The legal challenges against the Virginia law began in June 2003 when the Center for Reproductive Rights filed a lawsuit on behalf of Richmond Medical Center for Women, Dr. William Fitzhugh and their patients.

"Anti-choice forces across the country best take heed: you’re not fooling anybody but yourselves. Today, yet another federal court has found these dangerous abortion bans unconstitutional because they not only fail to protect women’s health, they shamelessly endanger it," said Priscilla Smith, Director of the Domestic Legal Program at the Center for Reproductive Rights.

Last year, a lower court struck down Virginia’s abortion ban. Five years ago, another similar Virginia statute was ruled unconstitutional. Both laws mirror a Nebraska statute struck down by the Supreme Court in 2000 and the first-ever federal abortion ban signed by President George W. Bush in 2003—struck down by three federal courts. The Center brought the lawsuits against the federal and Nebraska bans and both Virginia laws.

As the Fourth Circuit Court held, citing the Supreme Court, "a woman’s interest in protecting her health is at the core of her ‘constitutional liberty… to have some freedom to terminate her pregnancy.’ This enduring principle—which the dissent either ignores or minimizes—was recognized in Roe v. Wade…"
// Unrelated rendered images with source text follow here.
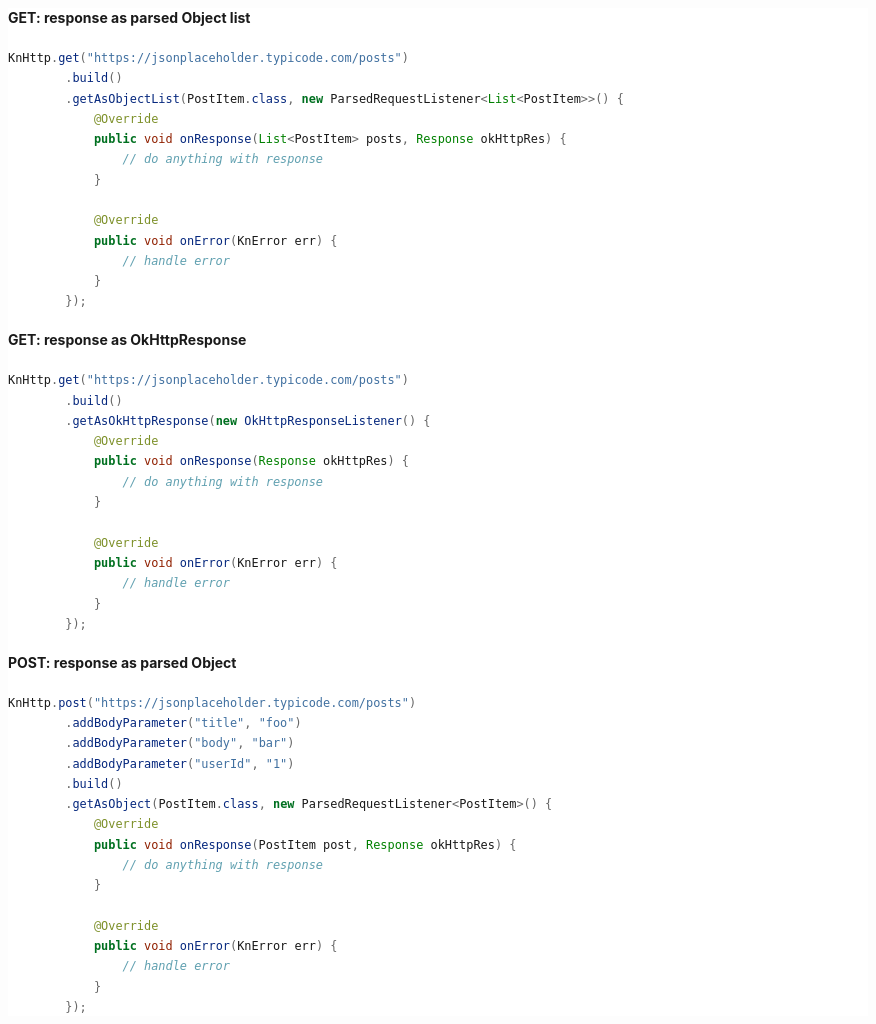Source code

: #### GET: response as parsed Object list
```java
KnHttp.get("https://jsonplaceholder.typicode.com/posts")
		.build()
		.getAsObjectList(PostItem.class, new ParsedRequestListener<List<PostItem>>() {
			@Override
			public void onResponse(List<PostItem> posts, Response okHttpRes) {
				// do anything with response
			}

			@Override
			public void onError(KnError err) {
				// handle error
			}
		});
```

#### GET: response as OkHttpResponse
```java
KnHttp.get("https://jsonplaceholder.typicode.com/posts")
		.build()
		.getAsOkHttpResponse(new OkHttpResponseListener() {
			@Override
			public void onResponse(Response okHttpRes) {
				// do anything with response
			}

			@Override
			public void onError(KnError err) {
				// handle error
			}
		});
```

#### POST: response as parsed Object
```java
KnHttp.post("https://jsonplaceholder.typicode.com/posts")
		.addBodyParameter("title", "foo")
		.addBodyParameter("body", "bar")
		.addBodyParameter("userId", "1")
		.build()
		.getAsObject(PostItem.class, new ParsedRequestListener<PostItem>() {
			@Override
			public void onResponse(PostItem post, Response okHttpRes) {
				// do anything with response
			}

			@Override
			public void onError(KnError err) {
				// handle error
			}
		});
```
These laws are part of an ongoing deceptive campaign by the anti-choice movement to limit, if not, eliminate abortion access. Proponents claim that the term "partial-birth abortion" refers to one specific procedure. But, in fact, the term has no medical meaning and has been defined in statutes so broadly as to sweep into its net some of the safest procedures used. The term also suggests that it is about abortions taking place at birth, in other words, at full term or "late term." But nothing in these laws limits their application to post-viability abortions and, in reality, appears not to impact any post-viability abortions at all.